You Only Look Once: Unified, Real-Time Object Detection

Joseph Redmon, Santosh Divvala, Ross Girshick, Ali Farhadi

2016 · CVPR

You Only Look Once: Unified, Real-Time Object Detection

Problem

Framing

Two-stage detectors were accurate but slow and pipeline-fragmented. YOLO replaces proposals and per-region classification with one full-image regression network, reaching 45 FPS at 63.4 mAP on VOC 2007.

Currently Used Methods

Foundational

@renFasterRCNN2015 — proposal-based CNN detector with end-to-end region refinement.
- Limitation in context: proposal generation still dominates latency.
"Rich feature hierarchies for accurate object detection and semantic segmentation" — multi-stage region-based CNN detection.
- Limitation in context: separate proposal, feature, classifier, and regressor stages fragment optimization.
"Fast R-CNN" — shared convolutions over region proposals improve detector efficiency.
- Limitation in context: still inherits external proposal bottlenecks.
"Histograms of Oriented Gradients for Human Detection" with DPM variants — sliding-window part-based detection.
- Limitation in context: weaker accuracy and poor global scene reasoning.

Proposed Method

Architecture

YOLO divides the image into an $S \times S$ grid. Each cell predicts $B$ boxes, box confidences, and $C$ conditional class probabilities, producing an $S \times S \times (5B + C)$ output tensor. For VOC, $S=7$ , $B=2$ , $C=20$ , so the output is $7 \times 7 \times 30$ . The main model uses 24 convolutional layers plus 2 fully connected layers; Fast YOLO uses 9 convolutional layers.
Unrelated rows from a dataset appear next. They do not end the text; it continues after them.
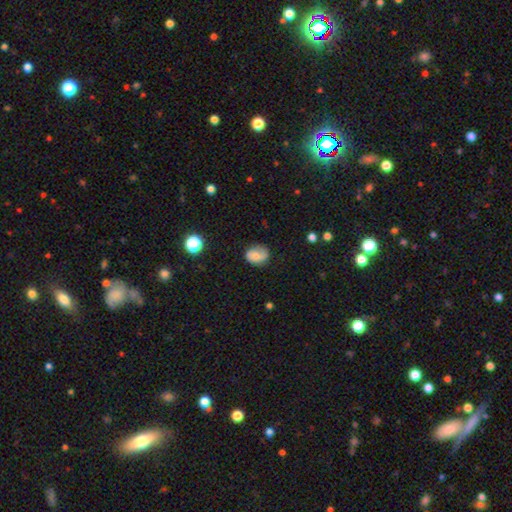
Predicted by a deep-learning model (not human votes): A smooth galaxy with no disk features (61%) that is round (51%). Merging: none (69%).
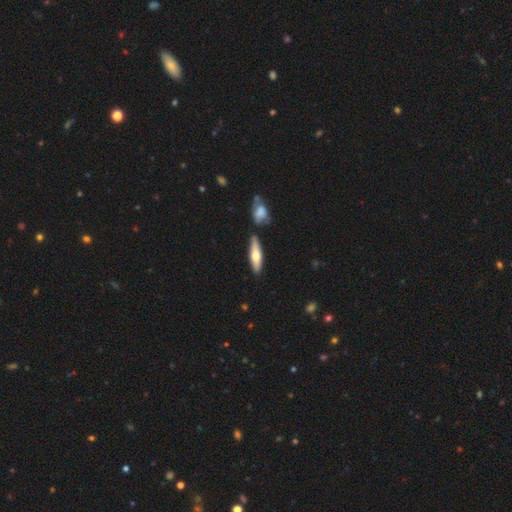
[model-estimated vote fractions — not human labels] Smooth or featured? smooth (56%)
How rounded? cigar-shaped (63%)
Merging? none (81%)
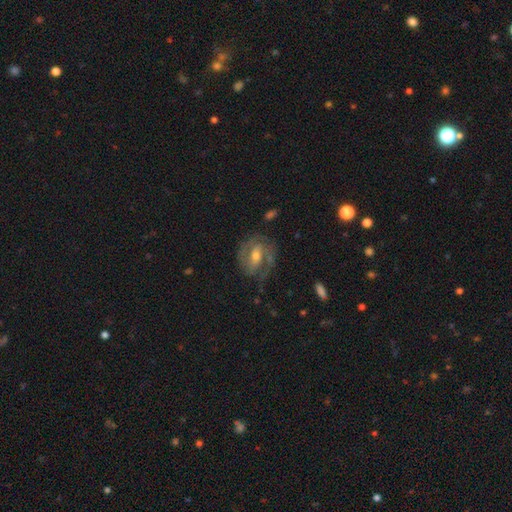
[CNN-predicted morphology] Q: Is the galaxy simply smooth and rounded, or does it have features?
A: featured or disk — 82%.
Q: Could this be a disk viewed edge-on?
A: no — 96%.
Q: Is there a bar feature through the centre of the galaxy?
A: weak — 46%.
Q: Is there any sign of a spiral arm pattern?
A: yes — 93%.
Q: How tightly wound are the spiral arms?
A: medium — 47%.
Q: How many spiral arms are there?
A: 2 — 79%.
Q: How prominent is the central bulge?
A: moderate — 58%.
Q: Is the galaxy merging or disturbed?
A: none — 71%.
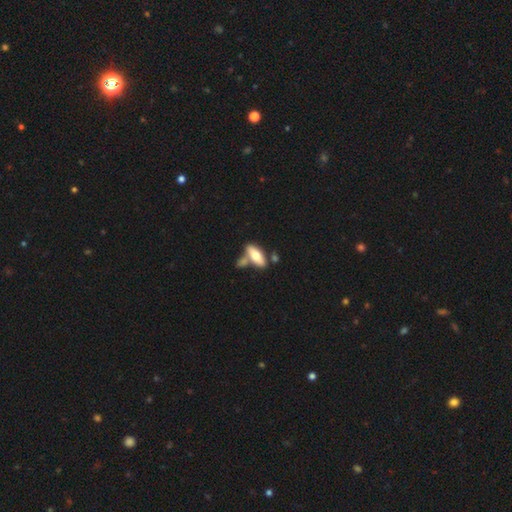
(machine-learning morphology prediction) smooth_or_featured: smooth (p=0.64) [alt: featured or disk p=0.30]
how_rounded: in between (p=0.73) [alt: cigar-shaped p=0.24]
merging: none (p=0.52) [alt: merger p=0.29]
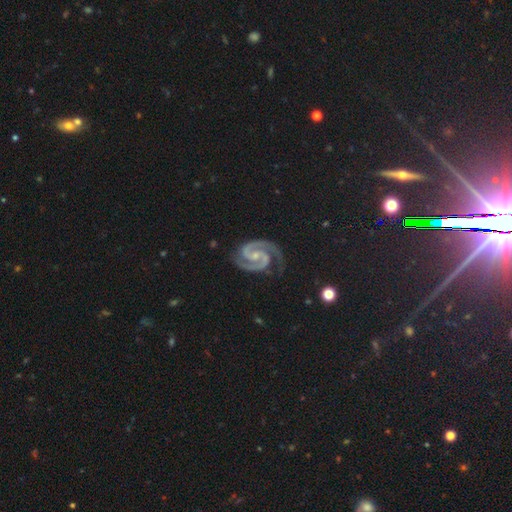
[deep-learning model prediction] This is clearly a featured or disk galaxy (95%). It is clearly not viewed edge-on (99%). Bar: marginally no (43%). Spiral arm pattern: clearly yes (99%). Spiral arm count: clearly 2 (94%). Spiral winding: possibly medium (49%). Central bulge: likely small (66%). Merging: likely none (79%).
$Verified architecture figure: the page shows YOLO's unified detection pipeline, with a 5 \times 5 input grid, predicted boxes plus confidences, a class-probability map, and final detections.$

Loss / Objective

The detector uses a multi-part sum-squared loss over box coordinates, objectness, and class probabilities.

\begin{aligned} \mathcal{L} = &\; \lambda_{\mathrm{coord}} \sum_{i=0}^{S^2} \sum_{j=0}^{B} \mathbf{1}^{\mathrm{obj}}_{ij} \left[(x_i-\hat{x}_i)^2 + (y_i-\hat{y}_i)^2\right] \\ &+ \lambda_{\mathrm{coord}} \sum_{i=0}^{S^2} \sum_{j=0}^{B} \mathbf{1}^{\mathrm{obj}}_{ij} \left[(\sqrt{w_i}-\sqrt{\hat{w}_i})^2 + (\sqrt{h_i}-\sqrt{\hat{h}_i})^2\right] \\ &+ \sum_{i=0}^{S^2} \sum_{j=0}^{B} \mathbf{1}^{\mathrm{obj}}_{ij} (C_i-\hat{C}_i)^2 \\ &+ \lambda_{\mathrm{noobj}} \sum_{i=0}^{S^2} \sum_{j=0}^{B} \mathbf{1}^{\mathrm{noobj}}_{ij} (C_i-\hat{C}_i)^2 \\ &+ \sum_{i=0}^{S^2} \mathbf{1}^{\mathrm{obj}}_{i} \sum_{c \in \mathrm{classes}} \left(p_i(c)-\hat{p}_i(c)\right)^2 . \end{aligned}

Sampling Rule / Algorithm

At test time, YOLO multiplies conditional class probabilities by box confidence to form class-specific scores.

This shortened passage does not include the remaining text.